Basic loc, iloc selection
- Column & Index number: df[["name", "street"]][:2]
- Column number & Index number: df.iloc[:2, :2]
- Column name & Index name: df[[211829, 320563], ['name', 'street']]
- Boolean Index w/ condition

Add & Drop

Column 변경하기
- Modify
  - df.columns = [modify_list]로 재정의
- Add
  - df['new_column'] = value or list or condition 조건문 or ( df['기존_column']를 이용한 수식/조작 )
  - df['new_column'] = df['기존_column'].apply(function)
  - pd.DataFrame(dict, columns=[ ])으로 재정의
  - df.insert(loc, column, value, allow_duplicates=False): DataFrame의 특정 위치에 열을 삽입하는 method
    - loc : 삽입될 열의 위치 (0번부터 정수형으로 시작)
    - column : 삽입될 열의 이름
    - val : 삽입될 열의 값
    - allow_duplicates : {True or False} 기본값은 False로 True일경우 중복 열의 삽입을 허용합니다.
- Delete
  - df.drop('column_name', axis=1, inplace= )
  - del df['column_name']: 원본 데이터까지 변경

titanic_df["Age_0"] = 0
titanic_df.head(3)

titanic_df["Age_by_10"] = titanic_df["Age"] + 10
titanic_df["Family_No"] = titanic_df["SibSp"] + titanic_df["Parch"] + 1
titanic_df.head(3)

Index 변경하기
- Modify
  - df.index = [modify_list]로 재정의
- Delete
  - df.drop('index_name', axis=0, inplace= )
  - df.drop('index_name'): axis를 굳이 명시 안하면 index 삭제
  - df.drop([0,1,2,3]): 한 개 이상의 index_name으로 drop

drop()

DataFrame.drop(labels=None, axis=0, index=None, columns=None, level=None, inplace=False, errors='raise')
axis: DataFrame의 row를 삭제하고 싶다면 axis=0, column을 삭제하고 싶다면 axis=1 으로 설정 (주로 사용)
inplace
- 원본 DataFrame은 유지하고 drop된 DataFrame을 새롭게 객체 변수로 받고 싶다면 inplace=False로 설정 (default 값이 False임)
  - titanic_df.drop('Age_0', axis=1, inplace=False)
  - titanic_df.drop([0,1,2], axis=0, inplace=False)
- 원본 DataFrame에 drop된 결과를 적용할 경우에는 inplace=True를 적용
  - titanic_df.drop('Age_0', a
  - xis=1, inplace=True)
  - titanic_df.drop([0,1,2], axis=0, inplace=True)
- 원본 DataFrame에서 drop된 DataFrame을 다시 원본 DataFrame 객체 변수로 할당하면(inplace=False로 해줘야함) 원본 DataFrame에서 drop된 결과를 적용할 경우와 동일 (단, 기존 원본 DataFrame 객체 변수는 메모리에서 추후 제거됨)
  - titanic_df = titanic_df.drop('Age_0', axis=1, inplace=False)
  - titanic_df = titanic_df.drop('Age_0', axis=1, inplace=True)는 반환값이 None

drop_duplicates()

drop_duplicates 메서드는 내용이 중복되는 행을 제거하는 메서드입니다.

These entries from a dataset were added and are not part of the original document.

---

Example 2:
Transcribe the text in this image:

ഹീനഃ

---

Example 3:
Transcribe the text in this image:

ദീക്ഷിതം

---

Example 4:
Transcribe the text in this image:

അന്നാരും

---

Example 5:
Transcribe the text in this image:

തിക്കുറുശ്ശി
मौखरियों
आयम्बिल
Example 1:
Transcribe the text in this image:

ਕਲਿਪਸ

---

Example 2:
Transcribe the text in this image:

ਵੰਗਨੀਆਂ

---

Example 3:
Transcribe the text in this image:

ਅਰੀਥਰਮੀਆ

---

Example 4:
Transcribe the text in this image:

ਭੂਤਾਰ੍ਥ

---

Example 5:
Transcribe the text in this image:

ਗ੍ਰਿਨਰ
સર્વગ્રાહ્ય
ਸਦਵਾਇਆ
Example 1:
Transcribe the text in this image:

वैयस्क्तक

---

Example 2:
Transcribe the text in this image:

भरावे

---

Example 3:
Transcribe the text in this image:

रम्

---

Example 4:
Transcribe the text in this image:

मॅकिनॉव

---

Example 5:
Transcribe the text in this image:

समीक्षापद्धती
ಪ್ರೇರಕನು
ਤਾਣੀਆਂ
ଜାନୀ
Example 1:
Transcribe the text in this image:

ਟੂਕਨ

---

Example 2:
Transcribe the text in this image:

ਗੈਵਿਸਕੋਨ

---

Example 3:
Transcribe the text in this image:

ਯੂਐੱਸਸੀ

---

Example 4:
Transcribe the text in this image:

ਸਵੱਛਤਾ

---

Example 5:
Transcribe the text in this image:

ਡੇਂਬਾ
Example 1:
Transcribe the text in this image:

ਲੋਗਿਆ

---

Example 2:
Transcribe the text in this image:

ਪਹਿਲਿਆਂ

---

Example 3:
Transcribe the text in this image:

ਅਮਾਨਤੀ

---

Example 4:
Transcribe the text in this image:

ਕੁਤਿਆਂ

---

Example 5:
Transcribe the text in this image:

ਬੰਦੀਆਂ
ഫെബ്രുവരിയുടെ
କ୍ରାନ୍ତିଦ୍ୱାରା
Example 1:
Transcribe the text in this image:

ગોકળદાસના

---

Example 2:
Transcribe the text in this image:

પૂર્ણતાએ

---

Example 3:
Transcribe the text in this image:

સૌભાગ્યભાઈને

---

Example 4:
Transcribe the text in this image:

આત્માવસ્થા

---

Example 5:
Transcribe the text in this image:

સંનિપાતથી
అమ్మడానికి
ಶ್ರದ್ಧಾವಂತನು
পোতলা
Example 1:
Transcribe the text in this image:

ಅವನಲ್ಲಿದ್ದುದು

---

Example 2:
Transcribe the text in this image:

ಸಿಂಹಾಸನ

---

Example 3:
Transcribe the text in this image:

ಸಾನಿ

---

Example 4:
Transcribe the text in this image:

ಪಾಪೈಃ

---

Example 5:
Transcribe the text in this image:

df.drop_duplicates(subset=None, keep='first', inplace=False, ignore_index=False)

subset : 중복값을 검사할 열 입니다. 기본적으로 모든 열을 검사합니다.
keep : {first / last} 중복제거를할때 남길 행입니다. first면 첫값을 남기고 last면 마지막 값을 남깁니다.
inplace : 원본을 변경할지의 여부입니다.
ignore_index : 원래 index를 무시할지 여부입니다. True일 경우 0,1,2, ... , n으로 부여됩니다.

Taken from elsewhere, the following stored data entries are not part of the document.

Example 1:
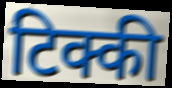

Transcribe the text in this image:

टिक्की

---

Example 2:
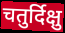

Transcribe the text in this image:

चतुर्दिक्षु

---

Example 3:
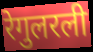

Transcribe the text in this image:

रेगुलरली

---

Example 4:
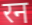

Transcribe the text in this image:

रन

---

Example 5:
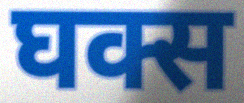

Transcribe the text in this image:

घक्स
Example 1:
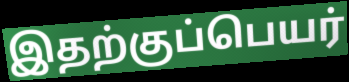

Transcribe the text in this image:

இதற்குப்பெயர்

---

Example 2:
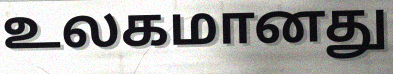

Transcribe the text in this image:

உலகமானது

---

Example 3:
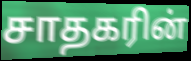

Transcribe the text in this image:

சாதகரின்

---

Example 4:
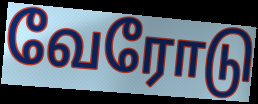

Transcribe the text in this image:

வேரோடு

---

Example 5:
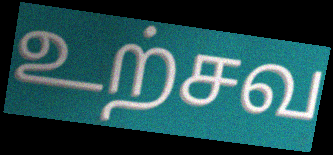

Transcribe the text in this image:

உற்சவ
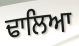
ਢਾਲਿਆ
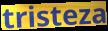
tristeza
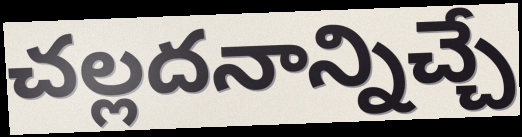
చల్లదనాన్నిచ్చే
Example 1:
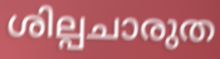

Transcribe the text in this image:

ശില്പചാരുത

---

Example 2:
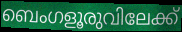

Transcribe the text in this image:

ബെംഗളൂരുവിലേക്ക്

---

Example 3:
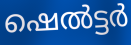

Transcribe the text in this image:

ഷെൽട്ടർ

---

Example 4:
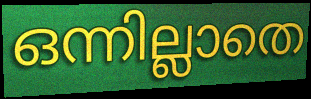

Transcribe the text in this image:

ഒന്നില്ലാതെ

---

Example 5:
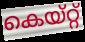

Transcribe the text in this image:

കെയ്റ്റ്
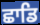
ਛਾਡਿ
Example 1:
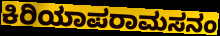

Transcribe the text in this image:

ಕಿರಿಯಾಪರಾಮಸನಂ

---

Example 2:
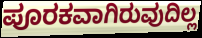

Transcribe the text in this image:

ಪೂರಕವಾಗಿರುವುದಿಲ್ಲ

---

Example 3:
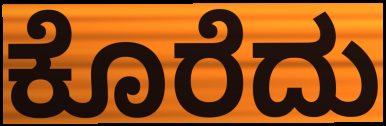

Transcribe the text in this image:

ಕೊರೆದು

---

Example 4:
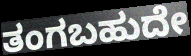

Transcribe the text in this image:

ತಂಗಬಹುದೇ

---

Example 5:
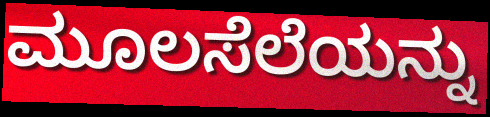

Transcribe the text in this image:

ಮೂಲಸೆಲೆಯನ್ನು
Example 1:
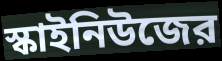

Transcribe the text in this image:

স্কাইনিউজের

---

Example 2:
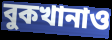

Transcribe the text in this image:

বুকখানাও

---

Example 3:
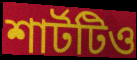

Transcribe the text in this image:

শার্টটিও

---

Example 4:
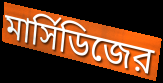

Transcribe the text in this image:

মার্সিডিজের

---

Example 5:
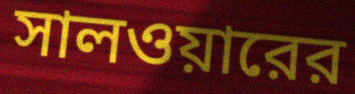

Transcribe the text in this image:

সালওয়ারের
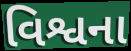
વિશ્વના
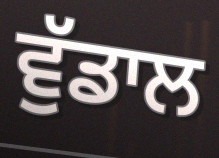
ਵੁੱਡਾਲ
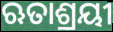
ଋତାଶ୍ରୟୀ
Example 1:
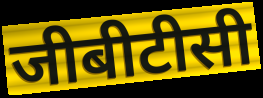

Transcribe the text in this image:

जीबीटीसी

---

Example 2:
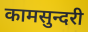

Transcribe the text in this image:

कामसुन्दरी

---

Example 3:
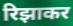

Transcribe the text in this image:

रिझाकर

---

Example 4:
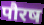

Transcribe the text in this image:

पौरष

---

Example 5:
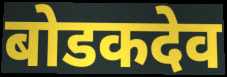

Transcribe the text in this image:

बोडकदेव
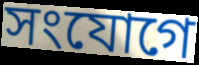
সংযোগে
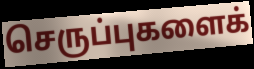
செருப்புகளைக்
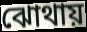
ঝোথায়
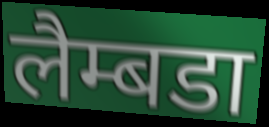
लैम्बडा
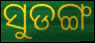
ସୁଡଙ୍ଗ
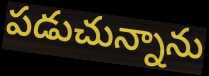
పడుచున్నాను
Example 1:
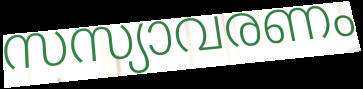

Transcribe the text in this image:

സസ്യാവരണം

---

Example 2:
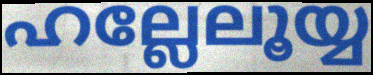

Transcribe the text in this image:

ഹല്ലേലൂയ്യ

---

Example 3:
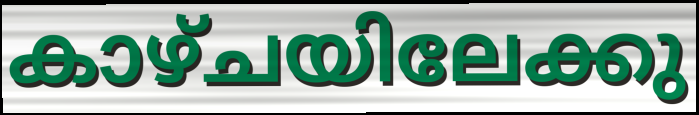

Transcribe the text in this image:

കാഴ്ചയിലേക്കു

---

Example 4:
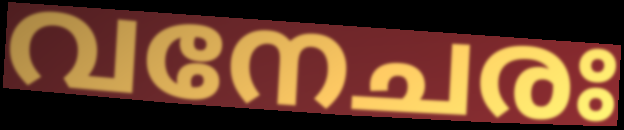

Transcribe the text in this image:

വനേചരഃ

titanic_drop_df = titanic_df.drop("Age_0", axis=1)
titanic_drop_df.head(3)

titanic_df.head(3)

# 여러 개의 column들의 삭제는 drop의 인자로 삭제 column들을 list로 입력
# inplace=True일 경우 호출을 한 DataFrame에 drop 결과가 반영됨 & 이 때 반환값은 None

drop_result = titanic_df.drop(["Age_0", "Age_by_10", "Family_No"], axis=1, inplace=True)
print(" inplace=True로 drop 후 반환된 값:", drop_result)
titanic_df.head(3)

#  inplace=True로 drop 후 반환된 값: None

pd.set_option("display.width", 1000)
pd.set_option("display.max_colwidth", 15)
print("#### before axis 0 drop ####")
print(titanic_df.head(6))

titanic_df.drop([0, 1, 2], axis=0, inplace=True)
print("#### after axis 0 drop ####")
print(titanic_df.head(3))

titanic_df = titanic_df.drop("Fare", axis=1, inplace=False)
titanic_df

4. DataFrame Operations

pd.concat

pd.concat([df1, df2, df3, ...], axis=0, ignore_index=False, join='outer')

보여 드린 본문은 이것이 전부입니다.